#### Job:
Your output should be the exact lines from the start of the data through the line containing "X28190000Y-61842500D02*", with no pictures.

(Plain-text engineering files)
+ + + +

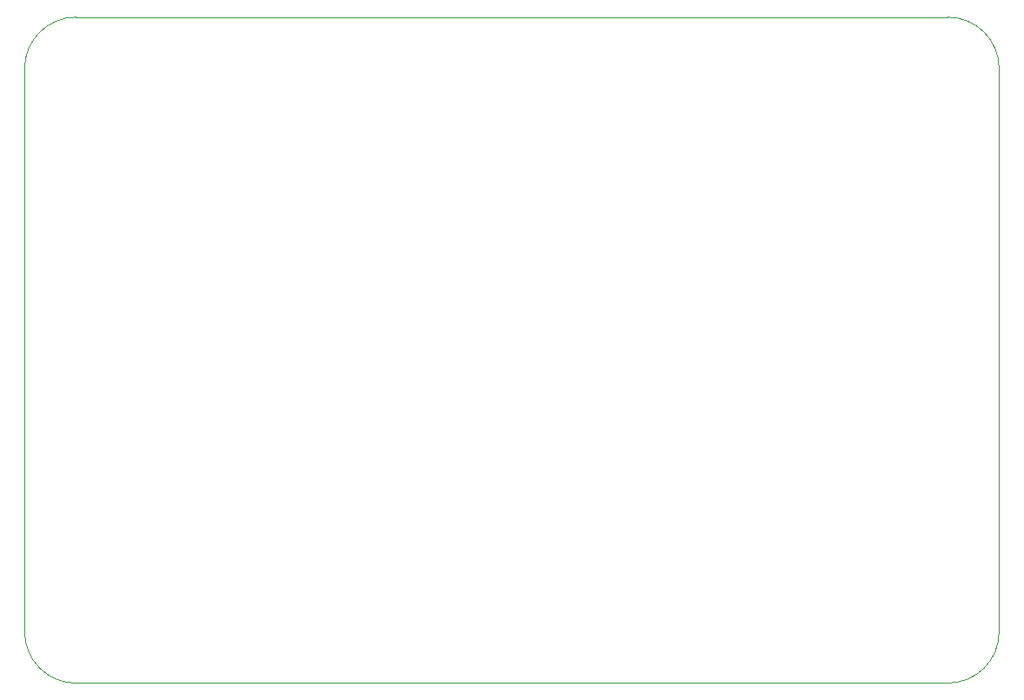
<source format=gbr>
%TF.GenerationSoftware,KiCad,Pcbnew,9.0.2*%
%TF.CreationDate,2025-06-20T15:29:42-04:00*%
%TF.ProjectId,proyecto02,70726f79-6563-4746-9f30-322e6b696361,rev?*%
%TF.SameCoordinates,Original*%
%TF.FileFunction,Profile,NP*%
%FSLAX46Y46*%
G04 Gerber Fmt 4.6, Leading zero omitted, Abs format (unit mm)*
G04 Created by KiCad (PCBNEW 9.0.2) date 2025-06-20 15:29:42*
%MOMM*%
%LPD*%
G01*
G04 APERTURE LIST*
%TA.AperFunction,Profile*%
%ADD10C,0.050000*%
%TD*%
G04 APERTURE END LIST*
D10*
X28190000Y-61842500D02*
G75*
G02*
X33190000Y-56842500I5000000J0D01*
G01*
X118190000Y-56842500D02*
G75*
G02*
X123190000Y-61842500I0J-5000000D01*
G01*
X123190000Y-116842500D02*
G75*
G02*
X118190000Y-121842500I-5000000J0D01*
G01*
X118190000Y-121842500D02*
X33190000Y-121842500D01*
X33190000Y-56842500D02*
X118190000Y-56842500D01*
X123190000Y-61842500D02*
X123190000Y-116842500D01*
X33190000Y-121842500D02*
G75*
G02*
X28190000Y-116842500I0J5000000D01*
G01*
X28190000Y-116842500D02*
X28190000Y-61842500D01*
M02*

</source>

+ + + +

#### Solution below:
<source format=gbr>
%TF.GenerationSoftware,KiCad,Pcbnew,9.0.2*%
%TF.CreationDate,2025-06-20T15:29:42-04:00*%
%TF.ProjectId,proyecto02,70726f79-6563-4746-9f30-322e6b696361,rev?*%
%TF.SameCoordinates,Original*%
%TF.FileFunction,Profile,NP*%
%FSLAX46Y46*%
G04 Gerber Fmt 4.6, Leading zero omitted, Abs format (unit mm)*
G04 Created by KiCad (PCBNEW 9.0.2) date 2025-06-20 15:29:42*
%MOMM*%
%LPD*%
G01*
G04 APERTURE LIST*
%TA.AperFunction,Profile*%
%ADD10C,0.050000*%
%TD*%
G04 APERTURE END LIST*
D10*
X28190000Y-61842500D02*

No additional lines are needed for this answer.